Hungary is an ideal place if you want to move your business to Europe. Company formation takes just 4-5 business days, corporate tax is only 9%, and there are no restrictions on the nationality of the owner of the company. However, if you want to build lasting and fruitful business relationships locally, you should get familiar with basic business etiquette in Hungary.
Since you will probably be new to the local market, it is important to present yourself as a trustworthy partner. Having an up-to-date LinkedIn page is a good start, especially if your Hungarian company does not have its own website from Day 1. It is great if you have a local partner you already know and who can introduce you to new partners and vouch for you. Without that, you can still attend networking events in your business sector to find new contacts.
Face-to-face meetings are highly appreciated, and you can make a good impression with a strong handshake and the right amount of eye-contact. Mind you, because of the recent pandemic, business etiquette has also changed: meetings might be replaced by video calls, and some people might also refrain from shaking hands, while there is no widely established alternative for it just yet, since bowing or namaste are not (yet) customary.
Especially at the beginning of a new business relationship, it is essential to show your respect towards your new partner. Respectful behavior includes not only the way you talk, but also the way you dress (formal attire means dark suit, white shirt, and closed shoes; a bit overdressed is always preferable to being underdressed), and arriving on time (preferably even 5-10 minutes before the meeting).
Hungarian people tend to communicate more directly in all situations, including business situations, which might make them come across as rude. In fact, they are just more focused on the goals to achieve, and if you do the same, you will find that they are open to negotiation and you will be able to arrive at a reasonable compromise together.
Mind you, “arriving at a compromise” is usually not an option when dealing with authorities or utilities. Some prices are regulated officially, in which case there is no room for bargaining.
Business meetings often take place at the office of one of the partners. Because of the pandemic, some of the meetings are being replaced by video calls, while sometimes other venues are chosen to protect the office staff from unnecessary risks, e.g. an open-air restaurant or café.

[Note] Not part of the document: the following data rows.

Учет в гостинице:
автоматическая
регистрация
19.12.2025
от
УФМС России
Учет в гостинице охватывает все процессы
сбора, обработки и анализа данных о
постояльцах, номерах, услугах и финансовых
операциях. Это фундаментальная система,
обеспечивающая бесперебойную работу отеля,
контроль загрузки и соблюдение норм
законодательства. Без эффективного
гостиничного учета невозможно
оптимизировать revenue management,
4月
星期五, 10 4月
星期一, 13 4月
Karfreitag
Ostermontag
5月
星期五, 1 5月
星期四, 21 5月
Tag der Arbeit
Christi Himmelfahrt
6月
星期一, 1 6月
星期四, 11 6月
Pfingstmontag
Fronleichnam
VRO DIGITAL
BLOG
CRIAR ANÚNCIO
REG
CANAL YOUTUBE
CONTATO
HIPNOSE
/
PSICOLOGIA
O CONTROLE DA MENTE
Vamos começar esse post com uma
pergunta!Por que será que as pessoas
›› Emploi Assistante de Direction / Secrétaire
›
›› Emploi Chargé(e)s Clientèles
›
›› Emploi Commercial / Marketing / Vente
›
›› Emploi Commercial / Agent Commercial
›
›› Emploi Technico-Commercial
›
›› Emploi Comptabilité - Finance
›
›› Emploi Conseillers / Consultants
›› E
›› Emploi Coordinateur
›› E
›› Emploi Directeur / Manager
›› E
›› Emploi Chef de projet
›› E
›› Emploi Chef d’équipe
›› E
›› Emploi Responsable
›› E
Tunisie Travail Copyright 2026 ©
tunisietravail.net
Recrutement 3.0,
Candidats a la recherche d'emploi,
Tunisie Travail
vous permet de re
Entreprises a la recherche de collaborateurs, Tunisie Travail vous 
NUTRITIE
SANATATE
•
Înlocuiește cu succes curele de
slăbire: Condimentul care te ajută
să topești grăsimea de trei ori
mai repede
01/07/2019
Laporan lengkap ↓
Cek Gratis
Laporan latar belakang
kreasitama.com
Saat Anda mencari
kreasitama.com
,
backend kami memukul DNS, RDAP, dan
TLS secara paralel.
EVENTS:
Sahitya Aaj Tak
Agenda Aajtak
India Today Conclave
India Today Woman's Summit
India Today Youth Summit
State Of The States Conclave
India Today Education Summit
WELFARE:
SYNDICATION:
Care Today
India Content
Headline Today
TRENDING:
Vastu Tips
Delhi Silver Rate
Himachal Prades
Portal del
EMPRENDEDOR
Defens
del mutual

If you meet your business partner at a restaurant, clarify beforehand whether the meeting is supposed to involve a full meal or just a discussion over coffee. Having lunch together is still a popular option, so keep in mind that a traditional full lunch or dinner usually consists of having soup, a main course, dessert, and coffee at the end. In Hungary, a 10% tip is customary, unless there is a service fee indicated on the menu. If you are not sure, you can ask your partner or the waiter – this will reinforce your image as a considerate person who respects local customs as well as hard work.
If the discussion becomes more informal over the course of the meal, it is still better to avoid sensitive topics, which in Hungary include politics and religion.
In Hungary, giving business gifts when meeting a new partner is not customary, and it is not expected. At the same time, you can pay for the meal you had together with your business partner as a courtesy towards them. Moreover, companies often send Christmas gifts to long-standing partners in December. However, please note that taxation for giving business gifts is a bit complicated, so this is something you should always discuss with your Hungarian accountant beforehand.
Presenting yourself as a trustworthy business partner involves asking the right questions. If you are not sure about Hungarian business etiquette or standards of communication, you can always ask your local business partner to give you some guidance. Thanks to the more direct communication approach prevailing in Hungary, if you do this politely, it will be taken as a sign of genuine interest in and respect for local business culture, and will help you get established in the Hungarian business environment.